When the idea leaked out in early April, immigrant rights advocates accused the Trump administration of trying to prevent migrants from have a real chance at asylum.
“Border Patrol officers are simply not qualified to do this,” said Eleanor Acer, director of the refugee program at Human Rights First. “This will put unfit, untrained and unqualified agents in charge of determining who warrants potentially lifesaving protection in the United States.”
To Miller and other White House officials, it was another instance in which the law and machinations of government were getting in the way of needed changes. And they think there are many others.
In November, as Trump railed publicly about the dangers of migrant caravans from Central America, a top White House domestic policy adviser floated the idea of taking migrants who had been apprehended to sanctuary cities represented by Democrats. Homeland security officials, who saw the idea as political retribution, resisted.
In an email, Matthew Albence, acting deputy director of ICE, said it would create “an unnecessary operational burden” and that transporting the migrants to a different location was not “a justified expenditure.” Lawyers at the Department of Homeland Security, including Mitnick, also questioned the idea’s legality.
The idea was dropped until last week, when news stories about the rejected proposal prompted Trump to say his administration was still considering the option.
Trump has also not given up on the idea of shutting down the southern border, a move economists have said would be catastrophic and halt nearly $1.7 billion of goods and services that flow across the border each day.
Even as Trump retreated publicly and said he would give Mexico a year to do more to prevent migrants from reaching the U.S. border, he has made it clear to his advisers privately that the closing was still on the table.
His insistence increased the friction with his top immigration officials, especially Nielsen, who tried to talk him out of closing the ports of entry and refusing to grant asylum. Nielsen explained why she could not do that, citing economic and legal issues — banning migrants from seeking asylum would be against the law.
When Nielsen did not give the president the answer he sought, he turned to Kevin McAleenan, commissioner of Customs and Border Protection, and asked him to stop migrants from entering the country. Trump told McAleenan that he would pardon him if he ran into any legal problems, according to officials familiar with the conversation — though he denied it in a tweet Saturday night.

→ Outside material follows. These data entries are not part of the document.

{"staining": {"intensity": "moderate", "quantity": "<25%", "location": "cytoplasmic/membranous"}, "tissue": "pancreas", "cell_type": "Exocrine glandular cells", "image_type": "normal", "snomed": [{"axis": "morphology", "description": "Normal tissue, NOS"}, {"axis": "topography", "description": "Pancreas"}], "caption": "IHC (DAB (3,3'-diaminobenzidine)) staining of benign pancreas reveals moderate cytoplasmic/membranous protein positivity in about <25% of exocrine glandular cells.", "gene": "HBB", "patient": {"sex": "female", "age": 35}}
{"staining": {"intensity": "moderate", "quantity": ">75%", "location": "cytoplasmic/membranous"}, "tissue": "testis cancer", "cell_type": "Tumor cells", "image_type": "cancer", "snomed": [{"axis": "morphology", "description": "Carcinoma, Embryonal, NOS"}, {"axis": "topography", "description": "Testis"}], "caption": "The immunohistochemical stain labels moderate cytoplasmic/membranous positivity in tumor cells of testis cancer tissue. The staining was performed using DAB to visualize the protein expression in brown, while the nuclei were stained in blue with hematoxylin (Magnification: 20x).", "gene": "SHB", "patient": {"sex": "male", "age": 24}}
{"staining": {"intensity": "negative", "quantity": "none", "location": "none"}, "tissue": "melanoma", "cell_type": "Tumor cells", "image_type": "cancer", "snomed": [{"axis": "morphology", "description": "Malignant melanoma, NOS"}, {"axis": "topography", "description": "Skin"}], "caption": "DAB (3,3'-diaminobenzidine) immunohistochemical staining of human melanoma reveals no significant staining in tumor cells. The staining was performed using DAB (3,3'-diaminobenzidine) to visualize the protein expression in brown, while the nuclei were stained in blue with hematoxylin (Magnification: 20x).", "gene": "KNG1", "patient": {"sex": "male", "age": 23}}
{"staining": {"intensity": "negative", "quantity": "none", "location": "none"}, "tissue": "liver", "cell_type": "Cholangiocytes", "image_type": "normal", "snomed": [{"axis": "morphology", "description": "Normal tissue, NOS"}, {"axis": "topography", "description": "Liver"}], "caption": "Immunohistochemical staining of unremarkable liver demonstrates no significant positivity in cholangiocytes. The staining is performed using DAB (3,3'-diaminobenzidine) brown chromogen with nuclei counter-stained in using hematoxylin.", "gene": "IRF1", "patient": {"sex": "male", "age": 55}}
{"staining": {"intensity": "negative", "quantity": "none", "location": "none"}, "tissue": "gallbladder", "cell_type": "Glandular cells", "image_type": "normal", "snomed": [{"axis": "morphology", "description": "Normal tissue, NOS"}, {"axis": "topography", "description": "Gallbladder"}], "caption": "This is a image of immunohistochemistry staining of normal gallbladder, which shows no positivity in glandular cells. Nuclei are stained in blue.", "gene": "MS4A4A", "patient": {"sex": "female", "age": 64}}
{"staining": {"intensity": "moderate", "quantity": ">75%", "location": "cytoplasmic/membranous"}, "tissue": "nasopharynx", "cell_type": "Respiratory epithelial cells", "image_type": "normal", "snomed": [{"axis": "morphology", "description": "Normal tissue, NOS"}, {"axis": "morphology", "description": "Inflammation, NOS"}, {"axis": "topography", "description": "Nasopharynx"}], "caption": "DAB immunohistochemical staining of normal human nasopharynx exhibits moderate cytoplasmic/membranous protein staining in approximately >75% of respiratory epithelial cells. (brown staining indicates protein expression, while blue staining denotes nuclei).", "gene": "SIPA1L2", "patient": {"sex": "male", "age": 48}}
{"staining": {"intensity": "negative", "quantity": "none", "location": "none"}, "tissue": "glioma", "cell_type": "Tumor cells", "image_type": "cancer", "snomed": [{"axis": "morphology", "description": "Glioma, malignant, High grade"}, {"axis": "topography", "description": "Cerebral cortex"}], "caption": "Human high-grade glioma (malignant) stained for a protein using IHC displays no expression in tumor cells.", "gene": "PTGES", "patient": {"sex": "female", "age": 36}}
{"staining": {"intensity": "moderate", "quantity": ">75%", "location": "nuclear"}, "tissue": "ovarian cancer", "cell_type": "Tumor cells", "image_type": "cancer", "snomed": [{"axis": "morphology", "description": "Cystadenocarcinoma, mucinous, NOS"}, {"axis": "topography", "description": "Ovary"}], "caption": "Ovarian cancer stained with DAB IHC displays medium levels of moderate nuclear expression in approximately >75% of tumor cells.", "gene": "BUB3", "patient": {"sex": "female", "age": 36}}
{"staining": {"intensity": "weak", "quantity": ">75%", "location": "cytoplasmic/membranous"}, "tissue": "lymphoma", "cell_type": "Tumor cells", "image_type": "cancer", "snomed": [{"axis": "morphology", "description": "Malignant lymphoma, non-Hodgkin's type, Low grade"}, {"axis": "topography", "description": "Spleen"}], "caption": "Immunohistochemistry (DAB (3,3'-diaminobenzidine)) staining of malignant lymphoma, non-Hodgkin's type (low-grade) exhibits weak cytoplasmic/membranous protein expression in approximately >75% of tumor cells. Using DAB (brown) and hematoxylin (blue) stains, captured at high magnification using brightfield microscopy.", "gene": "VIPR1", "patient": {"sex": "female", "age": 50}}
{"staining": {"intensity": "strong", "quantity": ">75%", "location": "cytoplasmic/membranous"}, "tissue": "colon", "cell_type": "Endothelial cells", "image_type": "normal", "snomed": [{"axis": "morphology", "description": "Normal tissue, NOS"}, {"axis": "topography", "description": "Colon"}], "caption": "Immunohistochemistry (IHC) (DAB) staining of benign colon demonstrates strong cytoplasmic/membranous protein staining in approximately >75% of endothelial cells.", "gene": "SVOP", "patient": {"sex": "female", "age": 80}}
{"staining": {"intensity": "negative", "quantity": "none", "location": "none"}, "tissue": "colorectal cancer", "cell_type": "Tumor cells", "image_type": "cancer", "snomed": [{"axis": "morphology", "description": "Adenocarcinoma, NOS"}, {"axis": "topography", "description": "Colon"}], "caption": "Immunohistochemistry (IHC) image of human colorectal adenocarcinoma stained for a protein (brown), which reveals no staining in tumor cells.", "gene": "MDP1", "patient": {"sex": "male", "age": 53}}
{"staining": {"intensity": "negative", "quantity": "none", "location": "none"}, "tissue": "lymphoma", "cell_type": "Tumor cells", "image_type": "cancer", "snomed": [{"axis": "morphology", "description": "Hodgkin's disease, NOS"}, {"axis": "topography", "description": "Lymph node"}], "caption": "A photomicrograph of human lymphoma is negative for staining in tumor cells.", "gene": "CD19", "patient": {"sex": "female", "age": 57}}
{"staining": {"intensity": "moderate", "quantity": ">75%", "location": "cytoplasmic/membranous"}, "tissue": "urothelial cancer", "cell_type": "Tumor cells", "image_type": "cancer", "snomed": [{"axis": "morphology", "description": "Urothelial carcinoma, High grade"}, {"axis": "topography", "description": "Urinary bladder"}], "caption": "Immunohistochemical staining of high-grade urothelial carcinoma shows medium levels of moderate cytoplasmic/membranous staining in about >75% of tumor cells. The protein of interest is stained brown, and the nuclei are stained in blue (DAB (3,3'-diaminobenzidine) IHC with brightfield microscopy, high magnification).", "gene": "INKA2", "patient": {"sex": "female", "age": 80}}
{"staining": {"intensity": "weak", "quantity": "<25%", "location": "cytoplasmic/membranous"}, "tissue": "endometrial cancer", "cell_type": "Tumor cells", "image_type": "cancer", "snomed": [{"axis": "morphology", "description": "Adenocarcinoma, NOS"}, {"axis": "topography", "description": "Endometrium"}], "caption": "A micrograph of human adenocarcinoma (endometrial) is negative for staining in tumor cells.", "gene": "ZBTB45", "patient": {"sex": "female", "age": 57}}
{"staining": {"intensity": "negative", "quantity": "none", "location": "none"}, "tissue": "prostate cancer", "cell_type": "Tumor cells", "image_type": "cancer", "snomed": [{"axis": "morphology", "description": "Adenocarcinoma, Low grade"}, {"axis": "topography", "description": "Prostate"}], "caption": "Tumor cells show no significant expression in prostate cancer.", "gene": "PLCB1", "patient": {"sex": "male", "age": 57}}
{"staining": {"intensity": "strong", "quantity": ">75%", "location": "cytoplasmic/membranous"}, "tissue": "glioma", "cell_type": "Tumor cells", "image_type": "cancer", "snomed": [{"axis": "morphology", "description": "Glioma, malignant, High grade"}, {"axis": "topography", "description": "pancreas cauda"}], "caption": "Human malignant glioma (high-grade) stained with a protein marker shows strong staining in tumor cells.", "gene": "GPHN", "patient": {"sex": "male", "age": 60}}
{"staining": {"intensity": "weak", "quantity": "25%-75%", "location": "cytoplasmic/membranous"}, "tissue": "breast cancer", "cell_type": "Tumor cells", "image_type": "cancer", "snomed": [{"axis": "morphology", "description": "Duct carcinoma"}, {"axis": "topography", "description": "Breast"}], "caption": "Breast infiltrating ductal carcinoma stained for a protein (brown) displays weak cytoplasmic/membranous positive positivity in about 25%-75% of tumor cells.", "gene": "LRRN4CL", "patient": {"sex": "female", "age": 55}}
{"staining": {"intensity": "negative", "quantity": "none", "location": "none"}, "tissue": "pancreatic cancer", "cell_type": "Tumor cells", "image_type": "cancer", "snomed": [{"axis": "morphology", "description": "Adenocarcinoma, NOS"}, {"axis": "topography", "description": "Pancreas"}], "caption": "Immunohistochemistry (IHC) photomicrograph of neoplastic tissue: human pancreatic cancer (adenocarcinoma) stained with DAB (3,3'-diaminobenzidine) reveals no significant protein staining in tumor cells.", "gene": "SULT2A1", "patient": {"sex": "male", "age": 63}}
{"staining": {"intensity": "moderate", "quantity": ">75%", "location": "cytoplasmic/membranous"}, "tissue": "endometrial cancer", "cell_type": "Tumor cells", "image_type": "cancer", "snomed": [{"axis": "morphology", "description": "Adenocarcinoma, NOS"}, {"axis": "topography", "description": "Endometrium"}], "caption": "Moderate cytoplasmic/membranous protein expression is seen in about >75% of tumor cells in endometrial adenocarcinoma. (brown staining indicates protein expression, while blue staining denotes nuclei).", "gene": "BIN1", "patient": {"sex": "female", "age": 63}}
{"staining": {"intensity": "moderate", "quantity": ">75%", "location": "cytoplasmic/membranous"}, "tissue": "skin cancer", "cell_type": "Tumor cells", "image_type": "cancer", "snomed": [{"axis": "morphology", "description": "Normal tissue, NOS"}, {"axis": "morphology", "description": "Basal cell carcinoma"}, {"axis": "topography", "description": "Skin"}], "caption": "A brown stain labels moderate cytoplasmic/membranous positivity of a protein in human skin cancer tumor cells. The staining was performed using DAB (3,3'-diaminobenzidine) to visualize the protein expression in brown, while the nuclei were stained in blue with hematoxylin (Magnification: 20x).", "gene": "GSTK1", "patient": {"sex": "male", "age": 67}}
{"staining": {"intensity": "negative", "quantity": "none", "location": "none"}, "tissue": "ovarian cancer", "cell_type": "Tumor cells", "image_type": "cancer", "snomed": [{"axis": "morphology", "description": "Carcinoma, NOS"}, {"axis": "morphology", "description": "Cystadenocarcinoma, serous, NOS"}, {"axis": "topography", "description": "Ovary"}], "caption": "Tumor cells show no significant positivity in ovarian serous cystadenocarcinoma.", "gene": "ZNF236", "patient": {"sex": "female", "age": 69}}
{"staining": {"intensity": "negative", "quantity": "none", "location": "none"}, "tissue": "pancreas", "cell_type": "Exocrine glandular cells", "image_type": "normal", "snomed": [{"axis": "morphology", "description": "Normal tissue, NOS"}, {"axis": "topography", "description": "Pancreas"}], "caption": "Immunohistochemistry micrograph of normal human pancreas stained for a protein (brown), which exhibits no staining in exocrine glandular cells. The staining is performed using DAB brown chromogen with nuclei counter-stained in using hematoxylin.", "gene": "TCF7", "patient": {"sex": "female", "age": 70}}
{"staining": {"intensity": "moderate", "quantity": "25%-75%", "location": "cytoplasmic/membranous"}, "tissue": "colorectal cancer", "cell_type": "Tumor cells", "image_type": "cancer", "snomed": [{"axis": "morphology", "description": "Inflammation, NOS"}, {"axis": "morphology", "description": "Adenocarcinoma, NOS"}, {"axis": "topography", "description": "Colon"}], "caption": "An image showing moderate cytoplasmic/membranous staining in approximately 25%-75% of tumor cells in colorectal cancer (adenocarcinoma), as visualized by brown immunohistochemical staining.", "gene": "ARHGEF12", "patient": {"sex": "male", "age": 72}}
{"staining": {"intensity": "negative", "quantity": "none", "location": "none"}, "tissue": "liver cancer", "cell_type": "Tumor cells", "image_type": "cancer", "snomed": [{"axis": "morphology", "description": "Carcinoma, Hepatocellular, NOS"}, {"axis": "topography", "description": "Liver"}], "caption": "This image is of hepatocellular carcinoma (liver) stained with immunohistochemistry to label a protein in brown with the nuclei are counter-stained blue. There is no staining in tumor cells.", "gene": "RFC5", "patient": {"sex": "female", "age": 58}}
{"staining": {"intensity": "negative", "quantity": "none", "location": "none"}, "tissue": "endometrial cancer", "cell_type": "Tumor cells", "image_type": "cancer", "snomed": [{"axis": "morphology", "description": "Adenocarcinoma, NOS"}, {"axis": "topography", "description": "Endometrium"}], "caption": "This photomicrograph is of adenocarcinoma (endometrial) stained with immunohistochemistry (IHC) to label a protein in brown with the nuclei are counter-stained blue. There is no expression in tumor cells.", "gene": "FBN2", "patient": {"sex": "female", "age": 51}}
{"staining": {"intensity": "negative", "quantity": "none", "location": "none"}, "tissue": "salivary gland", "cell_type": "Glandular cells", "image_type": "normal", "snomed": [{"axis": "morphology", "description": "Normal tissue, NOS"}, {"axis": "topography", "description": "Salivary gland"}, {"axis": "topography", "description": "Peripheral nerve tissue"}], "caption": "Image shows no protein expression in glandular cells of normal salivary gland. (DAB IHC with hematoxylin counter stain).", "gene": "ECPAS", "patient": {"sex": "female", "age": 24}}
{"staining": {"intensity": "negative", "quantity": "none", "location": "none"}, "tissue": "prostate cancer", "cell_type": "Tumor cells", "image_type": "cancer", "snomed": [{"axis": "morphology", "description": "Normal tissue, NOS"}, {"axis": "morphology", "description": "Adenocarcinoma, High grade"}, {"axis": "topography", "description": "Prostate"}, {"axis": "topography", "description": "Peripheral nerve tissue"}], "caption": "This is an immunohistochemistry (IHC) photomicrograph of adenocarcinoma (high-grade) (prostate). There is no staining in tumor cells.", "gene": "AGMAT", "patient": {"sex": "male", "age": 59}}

Nielsen’s refusal to shut down the southern border appeared to be the final straw for Trump. After forcing her resignation, he named McAleenan acting secretary of the department.
But Miller remains unsatisfied. Lately, he has made clear to immigration officials and others in the White House that he remains frustrated with the still-pending regulation on welfare benefits for immigrants. After nearly two years of painstaking work and more than 200,000 public comments, the 447-page rule is on track to eventually be published.
And it is not clear that the political bloodletting is over. Cissna and Mitnick remain in bureaucratic limbo, having received neither their walking papers nor an explicit stay of execution. While McAleenan is now the acting secretary of homeland security, rumors persist that Trump may want someone else to be the permanent head of the department.
Inside the immigration agencies, there is a persistent rumor that Trump may yet name an immigration czar to better coordinate — or, some believe, control — the sprawling immigration bureaucracy.